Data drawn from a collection

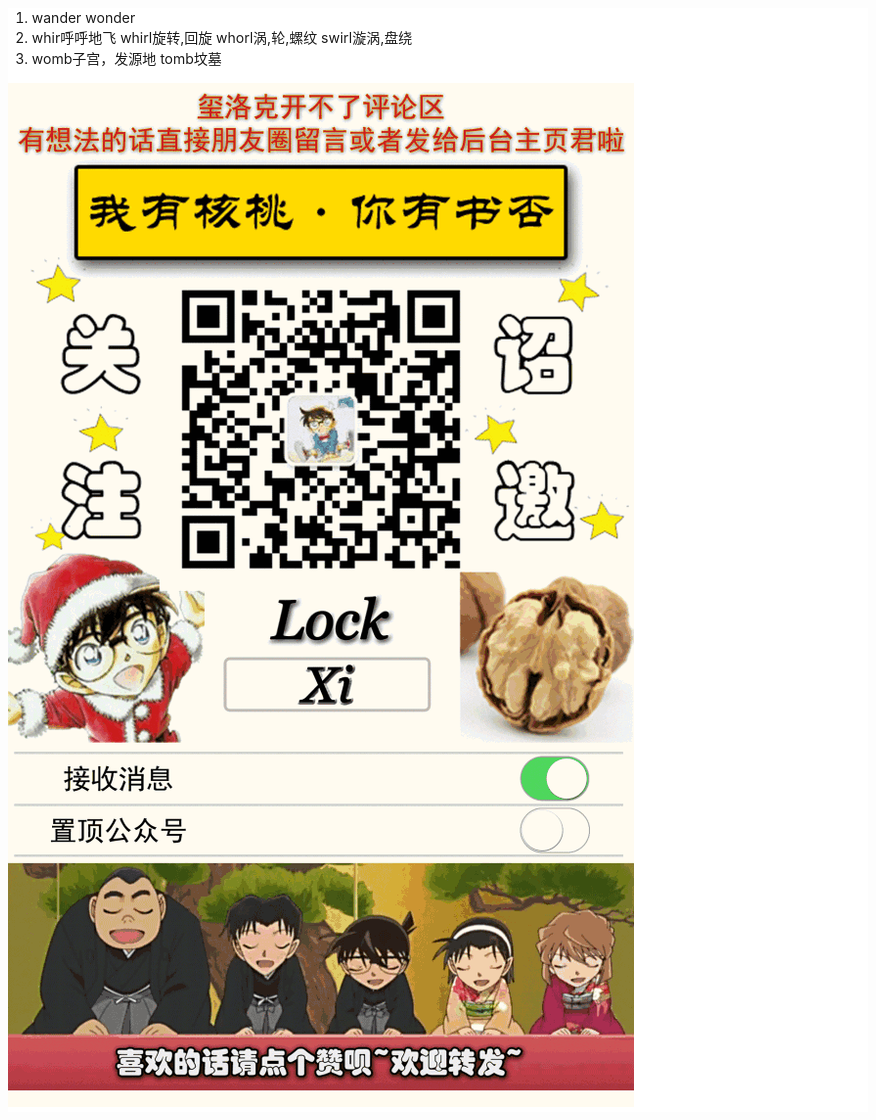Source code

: 1. wander wonder
1. whir呼呼地飞 whirl旋转,回旋 whorl涡,轮,螺纹 swirl漩涡,盘绕
1. womb子宫，发源地 tomb坟墓

![](/img/wc-tail.GIF)
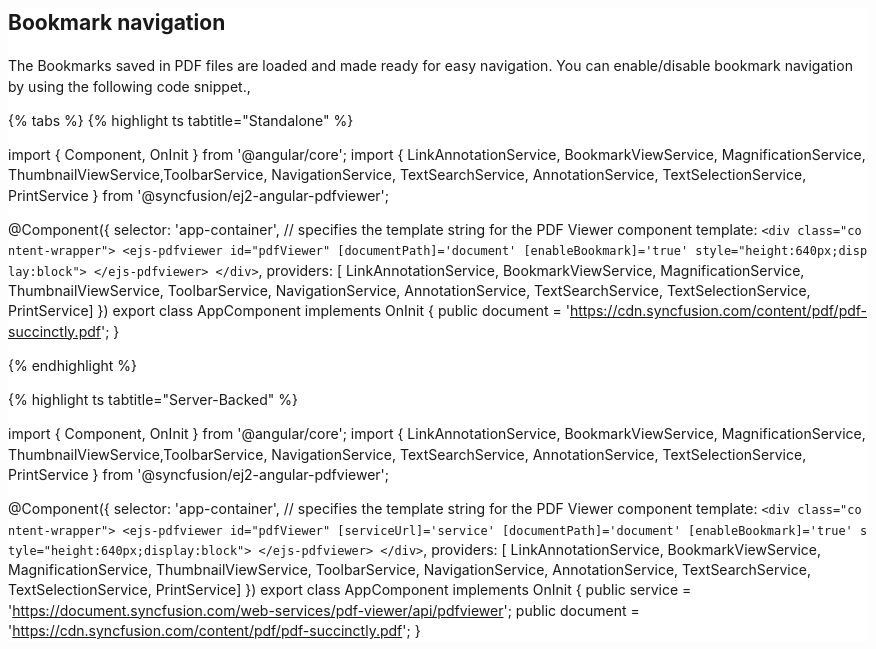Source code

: ## Bookmark navigation

The Bookmarks saved in PDF files are loaded and made ready for easy navigation.
You can enable/disable bookmark navigation by using the following code snippet.,

{% tabs %}
{% highlight ts tabtitle="Standalone" %}

import { Component, OnInit } from '@angular/core';
import { LinkAnnotationService, BookmarkViewService, MagnificationService,
         ThumbnailViewService,ToolbarService, NavigationService,
         TextSearchService, AnnotationService, TextSelectionService,
         PrintService
       } from '@syncfusion/ej2-angular-pdfviewer';

@Component({
  selector: 'app-container',
  // specifies the template string for the PDF Viewer component
  template: `<div class="content-wrapper">
                <ejs-pdfviewer id="pdfViewer"
                            [documentPath]='document'
                            [enableBookmark]='true'
                            style="height:640px;display:block">
                </ejs-pdfviewer>
            </div>`,
  providers: [ LinkAnnotationService, BookmarkViewService, MagnificationService,
               ThumbnailViewService, ToolbarService, NavigationService,
               AnnotationService, TextSearchService, TextSelectionService,
               PrintService]
})
export class AppComponent implements OnInit {
  public document = 'https://cdn.syncfusion.com/content/pdf/pdf-succinctly.pdf';
}

{% endhighlight %}

{% highlight ts tabtitle="Server-Backed" %}

import { Component, OnInit } from '@angular/core';
import { LinkAnnotationService, BookmarkViewService, MagnificationService,
         ThumbnailViewService,ToolbarService, NavigationService,
         TextSearchService, AnnotationService, TextSelectionService,
         PrintService
       } from '@syncfusion/ej2-angular-pdfviewer';

@Component({
  selector: 'app-container',
  // specifies the template string for the PDF Viewer component
  template: `<div class="content-wrapper">
                <ejs-pdfviewer id="pdfViewer"
                            [serviceUrl]='service'
                            [documentPath]='document'
                            [enableBookmark]='true'
                            style="height:640px;display:block">
                </ejs-pdfviewer>
            </div>`,
  providers: [ LinkAnnotationService, BookmarkViewService, MagnificationService,
               ThumbnailViewService, ToolbarService, NavigationService,
               AnnotationService, TextSearchService, TextSelectionService,
               PrintService]
})
export class AppComponent implements OnInit {
  public service = 'https://document.syncfusion.com/web-services/pdf-viewer/api/pdfviewer';
  public document = 'https://cdn.syncfusion.com/content/pdf/pdf-succinctly.pdf';
}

REQUIREMENT — Retype every one of the lines above character for character, omitting the pictures from your answer.

RESULT —
Source code

: 1. wander wonder
1. whir呼呼地飞 whirl旋转,回旋 whorl涡,轮,螺纹 swirl漩涡,盘绕
1. womb子宫，发源地 tomb坟墓

![](/img/wc-tail.GIF)
Source code

: ## Bookmark navigation

The Bookmarks saved in PDF files are loaded and made ready for easy navigation.
You can enable/disable bookmark navigation by using the following code snippet.,

{% tabs %}
{% highlight ts tabtitle="Standalone" %}

import { Component, OnInit } from '@angular/core';
import { LinkAnnotationService, BookmarkViewService, MagnificationService,
         ThumbnailViewService,ToolbarService, NavigationService,
         TextSearchService, AnnotationService, TextSelectionService,
         PrintService
       } from '@syncfusion/ej2-angular-pdfviewer';

@Component({
  selector: 'app-container',
  // specifies the template string for the PDF Viewer component
  template: `<div class="content-wrapper">
                <ejs-pdfviewer id="pdfViewer"
                            [documentPath]='document'
                            [enableBookmark]='true'
                            style="height:640px;display:block">
                </ejs-pdfviewer>
            </div>`,
  providers: [ LinkAnnotationService, BookmarkViewService, MagnificationService,
               ThumbnailViewService, ToolbarService, NavigationService,
               AnnotationService, TextSearchService, TextSelectionService,
               PrintService]
})
export class AppComponent implements OnInit {
  public document = 'https://cdn.syncfusion.com/content/pdf/pdf-succinctly.pdf';
}

{% endhighlight %}

{% highlight ts tabtitle="Server-Backed" %}

import { Component, OnInit } from '@angular/core';
import { LinkAnnotationService, BookmarkViewService, MagnificationService,
         ThumbnailViewService,ToolbarService, NavigationService,
         TextSearchService, AnnotationService, TextSelectionService,
         PrintService
       } from '@syncfusion/ej2-angular-pdfviewer';

@Component({
  selector: 'app-container',
  // specifies the template string for the PDF Viewer component
  template: `<div class="content-wrapper">
                <ejs-pdfviewer id="pdfViewer"
                            [serviceUrl]='service'
                            [documentPath]='document'
                            [enableBookmark]='true'
                            style="height:640px;display:block">
                </ejs-pdfviewer>
            </div>`,
  providers: [ LinkAnnotationService, BookmarkViewService, MagnificationService,
               ThumbnailViewService, ToolbarService, NavigationService,
               AnnotationService, TextSearchService, TextSelectionService,
               PrintService]
})
export class AppComponent implements OnInit {
  public service = 'https://document.syncfusion.com/web-services/pdf-viewer/api/pdfviewer';
  public document = 'https://cdn.syncfusion.com/content/pdf/pdf-succinctly.pdf';
}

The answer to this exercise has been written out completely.